▶ REQUIRED WORK: Word for word, copy the line containing "For every layout" and every line after it in the records below, leaving pictures out.

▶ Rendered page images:
-------
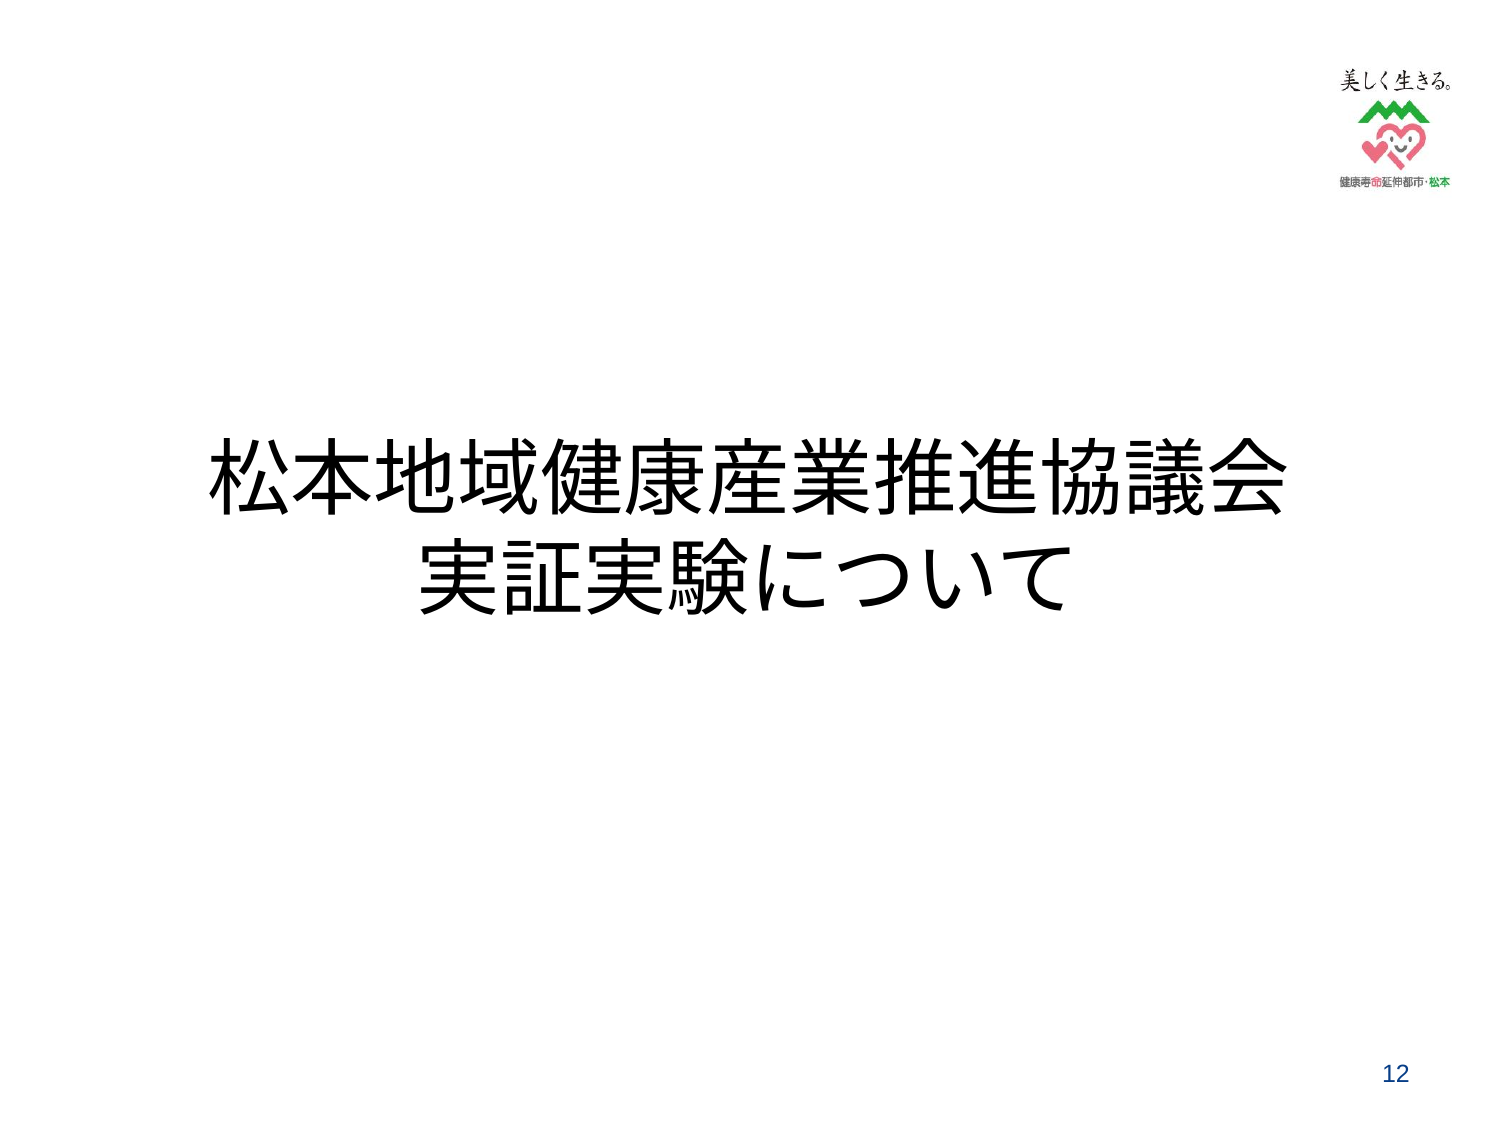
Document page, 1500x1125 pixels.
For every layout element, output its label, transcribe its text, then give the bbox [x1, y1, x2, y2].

picture [1328, 54, 1463, 198]
slide_number 11 [1074, 1042, 1425, 1103]
title 松本地域健康産業推進協議会 実証実験について [101, 326, 1396, 725]
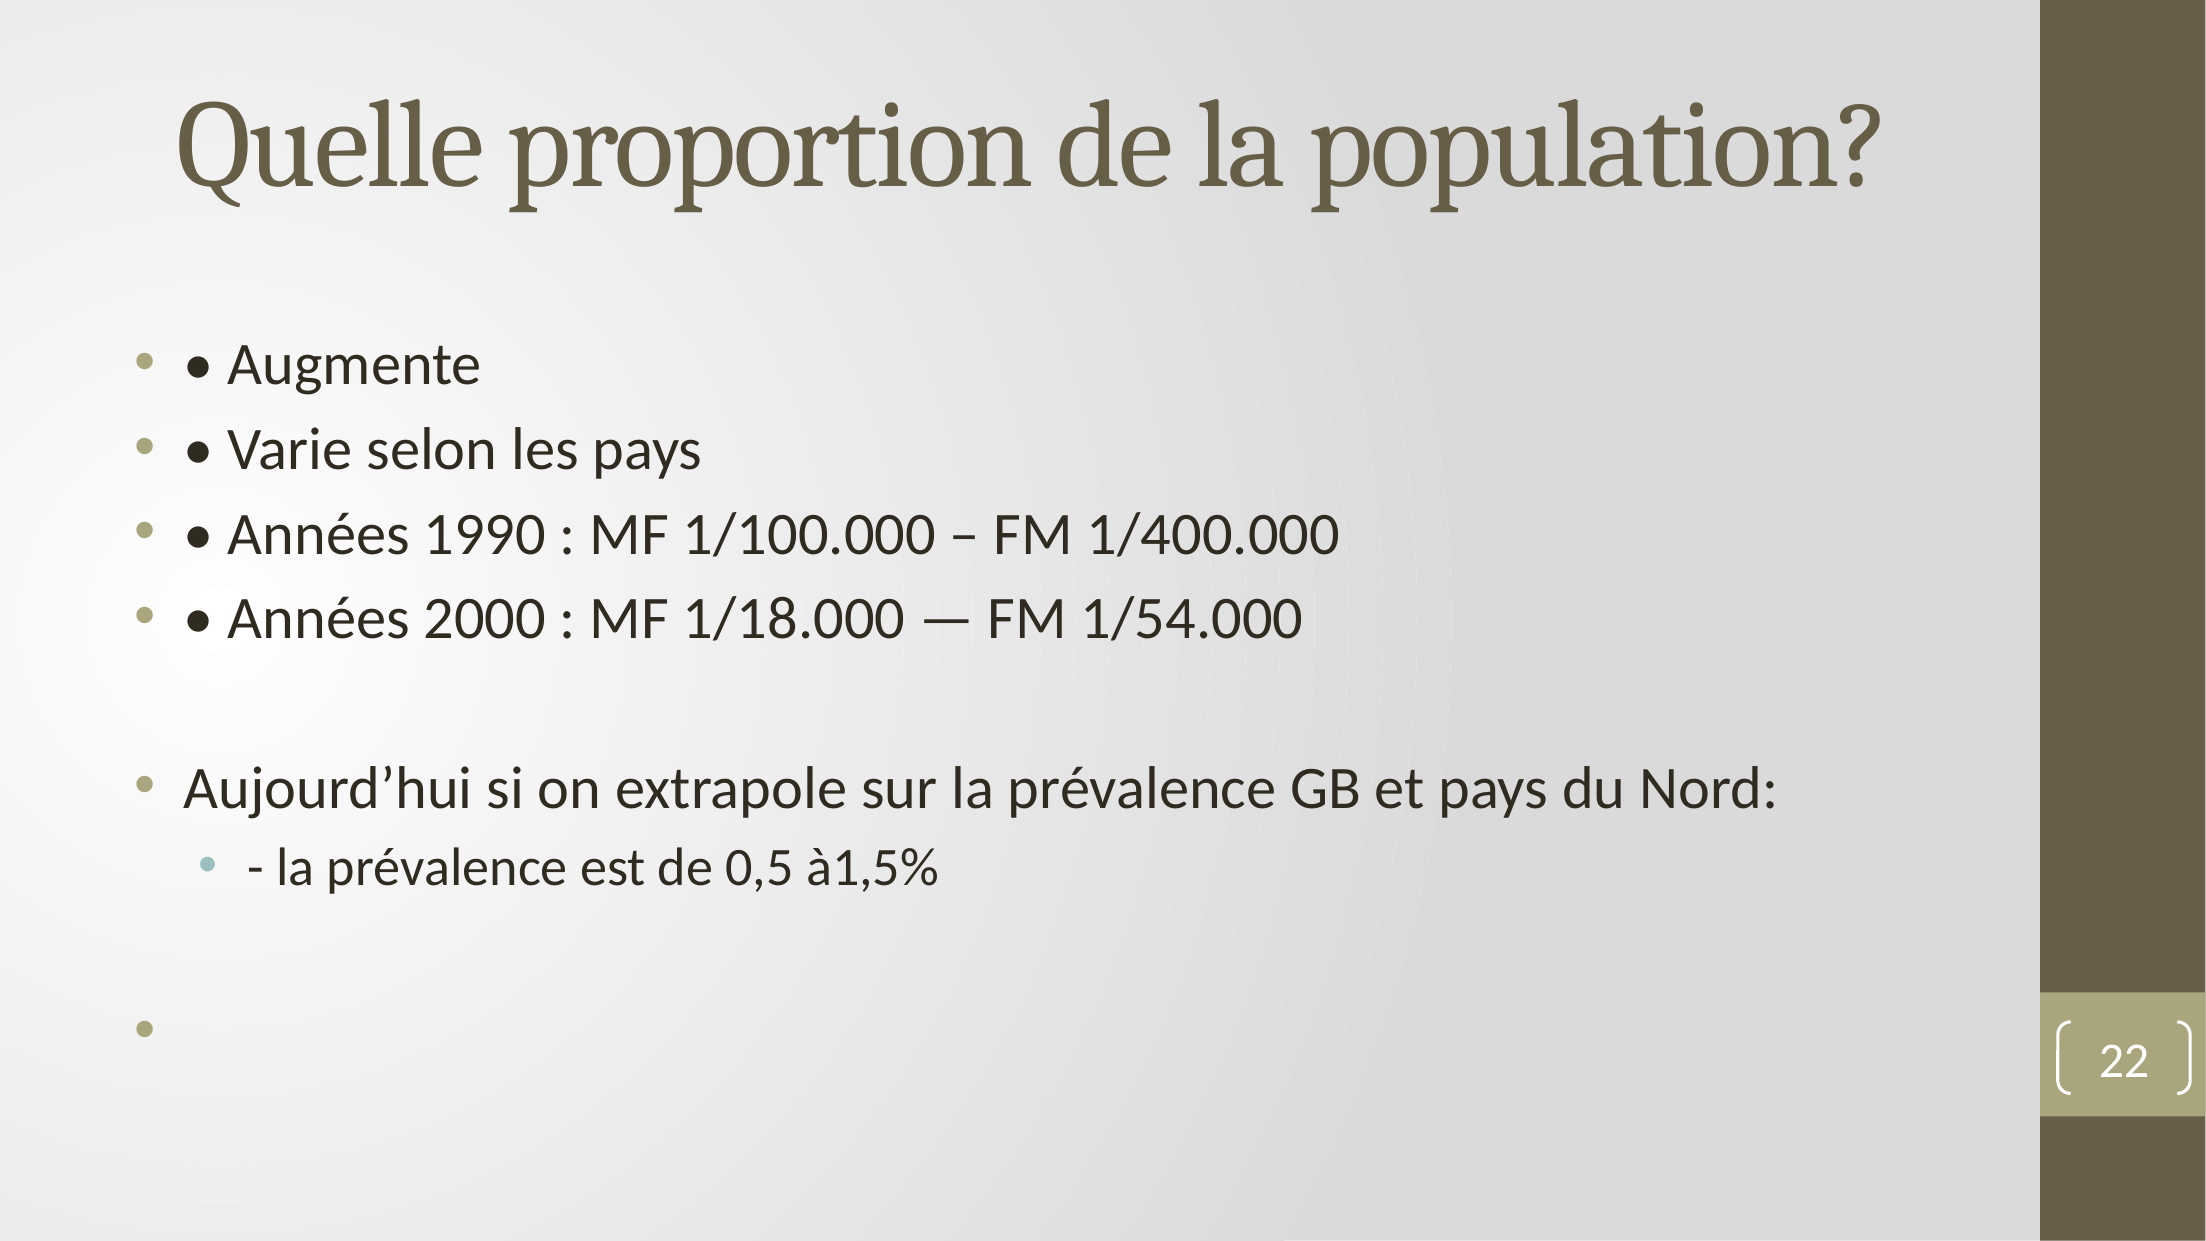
-------
▶ ANSWER BOX:
For every layout element, output its label, transcribe its text, then give the bbox [x1, y1, x2, y2].

picture [1328, 54, 1463, 198]
slide_number 11 [1074, 1042, 1425, 1103]
title 松本地域健康産業推進協議会 実証実験について [101, 326, 1396, 725]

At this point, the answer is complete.